Tous droits réservés.
R. Pazdej
Le Feu sur la Terre
De la Terre sans l’Homme à l’Homme sans la Terre
À Maxime
qui du haut de ses six ans
porte sur le monde un regard émerveillé.
À Louis-Alexander
qui, venant de naître et les yeux encore dessillés,
s’éveille doucement à la vie et au monde.
Aux Enfants d’aujourd’hui et de demain
qui, dans la maturité de l’âge, se tournant vers le passé,
s’adressant à ceux qui sont partis il y a fort longtemps pour un autre Ailleurs leur poseront cette question : « Qu’avez-vous fait de notre maison ? ».
Ah oui parlons-en de la Terre.
Pour qui elle se prend la Terre ?
Ma parole, y a qu’elle sur terre !
Y a qu’elle pour faire tant de mystères !
Jean Constantin, Tu me fais tourner la tête, 1958
Nous ne sommes peut-être pas capables de maîtriser le climat ou la circulation, ou les humeurs de ceux qui nous entourent, mais nous pouvons très certainement contrôler notre attitude à l’égard de ces événements.
Robin S. Sharma, Le moine qui vendit sa Ferrari, 2018
Dans les années 1970, deux chocs pétroliers ont secoué l’économie des pays industrialisés.
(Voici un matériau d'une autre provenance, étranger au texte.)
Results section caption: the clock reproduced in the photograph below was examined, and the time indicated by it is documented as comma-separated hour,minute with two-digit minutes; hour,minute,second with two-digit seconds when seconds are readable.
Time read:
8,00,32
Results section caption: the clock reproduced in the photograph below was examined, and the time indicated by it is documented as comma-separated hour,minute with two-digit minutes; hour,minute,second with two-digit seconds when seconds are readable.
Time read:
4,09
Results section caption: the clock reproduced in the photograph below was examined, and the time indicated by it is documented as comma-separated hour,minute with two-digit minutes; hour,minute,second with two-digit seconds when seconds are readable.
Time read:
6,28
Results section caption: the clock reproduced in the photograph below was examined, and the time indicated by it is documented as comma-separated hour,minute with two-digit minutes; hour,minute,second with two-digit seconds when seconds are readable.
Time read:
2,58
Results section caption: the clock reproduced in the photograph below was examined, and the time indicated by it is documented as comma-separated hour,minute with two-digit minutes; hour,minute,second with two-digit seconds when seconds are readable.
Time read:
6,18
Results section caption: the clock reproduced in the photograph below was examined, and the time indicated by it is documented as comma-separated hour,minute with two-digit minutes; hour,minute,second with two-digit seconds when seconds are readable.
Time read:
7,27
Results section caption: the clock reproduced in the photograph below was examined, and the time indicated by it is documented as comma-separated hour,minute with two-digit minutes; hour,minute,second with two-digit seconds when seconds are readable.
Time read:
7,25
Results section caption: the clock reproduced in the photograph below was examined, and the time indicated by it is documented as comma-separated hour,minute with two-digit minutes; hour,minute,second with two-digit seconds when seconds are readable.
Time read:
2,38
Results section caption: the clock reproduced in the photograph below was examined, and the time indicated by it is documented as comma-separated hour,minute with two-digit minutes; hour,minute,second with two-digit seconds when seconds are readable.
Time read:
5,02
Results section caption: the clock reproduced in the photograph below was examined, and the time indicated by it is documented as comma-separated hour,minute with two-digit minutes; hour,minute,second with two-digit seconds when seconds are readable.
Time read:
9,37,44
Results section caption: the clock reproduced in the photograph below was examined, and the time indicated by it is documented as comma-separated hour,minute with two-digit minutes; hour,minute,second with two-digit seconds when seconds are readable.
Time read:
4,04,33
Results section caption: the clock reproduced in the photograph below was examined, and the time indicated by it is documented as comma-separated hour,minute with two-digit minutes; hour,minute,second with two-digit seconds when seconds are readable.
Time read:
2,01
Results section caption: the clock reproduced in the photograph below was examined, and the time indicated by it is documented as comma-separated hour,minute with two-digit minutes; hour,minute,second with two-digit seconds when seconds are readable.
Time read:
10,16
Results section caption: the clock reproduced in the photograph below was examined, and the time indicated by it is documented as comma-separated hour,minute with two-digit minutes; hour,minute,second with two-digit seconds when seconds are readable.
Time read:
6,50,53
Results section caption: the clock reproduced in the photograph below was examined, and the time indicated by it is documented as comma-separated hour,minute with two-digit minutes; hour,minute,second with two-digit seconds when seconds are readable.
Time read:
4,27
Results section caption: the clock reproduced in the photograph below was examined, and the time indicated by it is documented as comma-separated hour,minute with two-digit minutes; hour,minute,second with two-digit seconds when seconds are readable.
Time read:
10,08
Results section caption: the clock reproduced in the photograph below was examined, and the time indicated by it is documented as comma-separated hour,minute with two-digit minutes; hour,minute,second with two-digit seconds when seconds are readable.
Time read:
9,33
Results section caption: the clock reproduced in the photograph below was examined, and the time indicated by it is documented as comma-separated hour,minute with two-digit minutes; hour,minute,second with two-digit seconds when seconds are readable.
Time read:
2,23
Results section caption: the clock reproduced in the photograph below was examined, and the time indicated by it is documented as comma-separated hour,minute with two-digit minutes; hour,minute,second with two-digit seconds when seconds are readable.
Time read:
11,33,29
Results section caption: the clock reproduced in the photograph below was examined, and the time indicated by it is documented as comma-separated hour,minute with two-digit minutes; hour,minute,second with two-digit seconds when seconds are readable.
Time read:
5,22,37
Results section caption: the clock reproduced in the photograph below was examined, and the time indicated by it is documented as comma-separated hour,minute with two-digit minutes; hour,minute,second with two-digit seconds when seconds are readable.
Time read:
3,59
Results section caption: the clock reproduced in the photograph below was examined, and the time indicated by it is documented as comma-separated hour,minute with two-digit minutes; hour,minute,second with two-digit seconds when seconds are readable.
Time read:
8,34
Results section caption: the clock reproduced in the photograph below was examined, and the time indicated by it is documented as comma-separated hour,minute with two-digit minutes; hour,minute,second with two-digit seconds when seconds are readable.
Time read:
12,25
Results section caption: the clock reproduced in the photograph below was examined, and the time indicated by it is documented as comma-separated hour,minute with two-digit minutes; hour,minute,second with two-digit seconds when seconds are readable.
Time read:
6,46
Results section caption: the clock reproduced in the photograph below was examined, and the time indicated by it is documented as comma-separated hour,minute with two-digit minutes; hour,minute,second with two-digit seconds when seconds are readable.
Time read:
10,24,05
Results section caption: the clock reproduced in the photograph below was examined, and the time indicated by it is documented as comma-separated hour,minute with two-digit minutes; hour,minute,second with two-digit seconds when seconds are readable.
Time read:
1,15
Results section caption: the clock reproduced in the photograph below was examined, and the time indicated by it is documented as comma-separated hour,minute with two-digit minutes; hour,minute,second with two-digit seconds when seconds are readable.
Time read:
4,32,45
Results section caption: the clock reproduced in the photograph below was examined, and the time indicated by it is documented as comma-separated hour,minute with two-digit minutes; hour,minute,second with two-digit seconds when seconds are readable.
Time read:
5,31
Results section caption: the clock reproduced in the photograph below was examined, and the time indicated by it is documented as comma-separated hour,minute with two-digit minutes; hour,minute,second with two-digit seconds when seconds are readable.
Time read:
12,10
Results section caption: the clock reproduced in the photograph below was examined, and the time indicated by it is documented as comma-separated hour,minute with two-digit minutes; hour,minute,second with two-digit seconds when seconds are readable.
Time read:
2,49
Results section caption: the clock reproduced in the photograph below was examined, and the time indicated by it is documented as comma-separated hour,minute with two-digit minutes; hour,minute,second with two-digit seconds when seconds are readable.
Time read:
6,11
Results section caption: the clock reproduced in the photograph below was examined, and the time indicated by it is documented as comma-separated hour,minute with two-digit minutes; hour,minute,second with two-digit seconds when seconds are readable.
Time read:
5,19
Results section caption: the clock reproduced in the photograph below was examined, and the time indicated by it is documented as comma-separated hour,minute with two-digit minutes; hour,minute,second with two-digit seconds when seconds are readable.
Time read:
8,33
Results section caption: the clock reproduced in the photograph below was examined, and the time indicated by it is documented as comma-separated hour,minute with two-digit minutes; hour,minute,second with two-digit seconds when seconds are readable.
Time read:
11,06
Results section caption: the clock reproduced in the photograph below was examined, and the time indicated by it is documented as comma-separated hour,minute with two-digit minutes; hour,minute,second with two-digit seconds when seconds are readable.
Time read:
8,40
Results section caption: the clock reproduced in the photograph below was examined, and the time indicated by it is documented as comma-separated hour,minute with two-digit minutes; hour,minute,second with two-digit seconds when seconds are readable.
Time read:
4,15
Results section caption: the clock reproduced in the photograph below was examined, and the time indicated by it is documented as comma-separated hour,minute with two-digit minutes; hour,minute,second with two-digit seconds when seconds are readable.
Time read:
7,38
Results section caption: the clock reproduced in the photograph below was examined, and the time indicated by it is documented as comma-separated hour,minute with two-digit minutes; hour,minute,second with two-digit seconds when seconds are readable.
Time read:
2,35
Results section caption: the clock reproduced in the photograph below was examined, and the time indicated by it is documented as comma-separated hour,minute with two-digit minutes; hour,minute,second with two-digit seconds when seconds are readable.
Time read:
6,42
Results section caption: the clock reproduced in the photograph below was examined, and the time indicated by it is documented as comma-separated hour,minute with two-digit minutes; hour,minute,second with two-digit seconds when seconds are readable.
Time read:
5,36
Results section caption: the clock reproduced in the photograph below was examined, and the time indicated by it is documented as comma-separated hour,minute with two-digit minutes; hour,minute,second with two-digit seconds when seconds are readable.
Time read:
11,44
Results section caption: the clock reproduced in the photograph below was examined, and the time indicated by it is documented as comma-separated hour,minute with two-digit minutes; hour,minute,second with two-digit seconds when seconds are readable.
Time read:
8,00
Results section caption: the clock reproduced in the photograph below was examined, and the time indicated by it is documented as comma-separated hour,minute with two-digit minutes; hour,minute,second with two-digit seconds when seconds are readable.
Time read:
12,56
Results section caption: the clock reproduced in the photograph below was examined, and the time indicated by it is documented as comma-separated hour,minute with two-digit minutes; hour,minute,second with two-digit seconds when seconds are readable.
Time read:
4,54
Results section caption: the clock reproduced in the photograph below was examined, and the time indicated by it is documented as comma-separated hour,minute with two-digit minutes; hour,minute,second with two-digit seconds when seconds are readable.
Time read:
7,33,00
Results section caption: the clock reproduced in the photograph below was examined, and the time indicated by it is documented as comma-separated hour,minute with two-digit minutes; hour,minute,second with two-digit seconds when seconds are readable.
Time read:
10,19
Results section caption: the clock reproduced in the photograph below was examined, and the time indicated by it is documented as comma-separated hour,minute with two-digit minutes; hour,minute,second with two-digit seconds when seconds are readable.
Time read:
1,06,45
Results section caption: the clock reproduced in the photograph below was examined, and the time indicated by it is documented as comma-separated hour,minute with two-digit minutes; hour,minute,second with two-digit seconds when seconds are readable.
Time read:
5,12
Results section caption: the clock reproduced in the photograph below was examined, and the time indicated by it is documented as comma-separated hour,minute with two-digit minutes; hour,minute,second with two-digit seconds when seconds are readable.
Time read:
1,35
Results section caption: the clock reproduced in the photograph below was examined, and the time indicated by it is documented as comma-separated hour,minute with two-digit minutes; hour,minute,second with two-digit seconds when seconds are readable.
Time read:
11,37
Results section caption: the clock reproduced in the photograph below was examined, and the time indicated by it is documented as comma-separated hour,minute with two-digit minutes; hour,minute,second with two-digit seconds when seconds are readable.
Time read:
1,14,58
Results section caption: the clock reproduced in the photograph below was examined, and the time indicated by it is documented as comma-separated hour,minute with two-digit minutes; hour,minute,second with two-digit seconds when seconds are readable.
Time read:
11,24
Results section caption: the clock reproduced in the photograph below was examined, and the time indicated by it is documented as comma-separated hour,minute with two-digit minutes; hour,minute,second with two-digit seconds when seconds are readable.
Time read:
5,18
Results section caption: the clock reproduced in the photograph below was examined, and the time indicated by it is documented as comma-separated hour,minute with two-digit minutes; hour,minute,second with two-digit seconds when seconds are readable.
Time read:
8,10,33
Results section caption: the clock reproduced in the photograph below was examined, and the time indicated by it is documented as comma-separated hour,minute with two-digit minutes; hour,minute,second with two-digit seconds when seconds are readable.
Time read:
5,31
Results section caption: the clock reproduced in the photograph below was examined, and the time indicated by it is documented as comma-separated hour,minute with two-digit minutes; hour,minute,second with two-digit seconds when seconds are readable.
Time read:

Ils ont été provoqués par les pays de l’OPEP en réaction à l’augmentation de la production de pétrole des États-Unis et à l’abandon des accords de Bretton Woods destinés à mettre en place une organisation monétaire mondiale. Ces deux crises se sont traduites par une flambée du prix du baril brut puis par un embargo total sur les livraisons destinées aux États-Unis. Le monde industrialisé s’organisa pour faire face à cette pénurie de pétrole : des efforts ont alors été réalisés pour améliorer les rendements énergétiques réduisant d’autant la facture pétrolière et relancer ainsi la machine à produire du PIB ; on fit appel à des énergies de substitution délivrées par les centrales nucléaires et par le charbon ; enfin on sollicita les pays ne faisant pas partie de l’OPEP pour fournir du gaz naturel extrait de leurs champs de gaz. L’économie mondiale, l’espace d’un instant, posa un genou à terre puis se releva poursuivant sa course vers toujours plus de croissance économique. Un premier danger lié à la dépendance de notre économie au pétrole fut ainsi écarté.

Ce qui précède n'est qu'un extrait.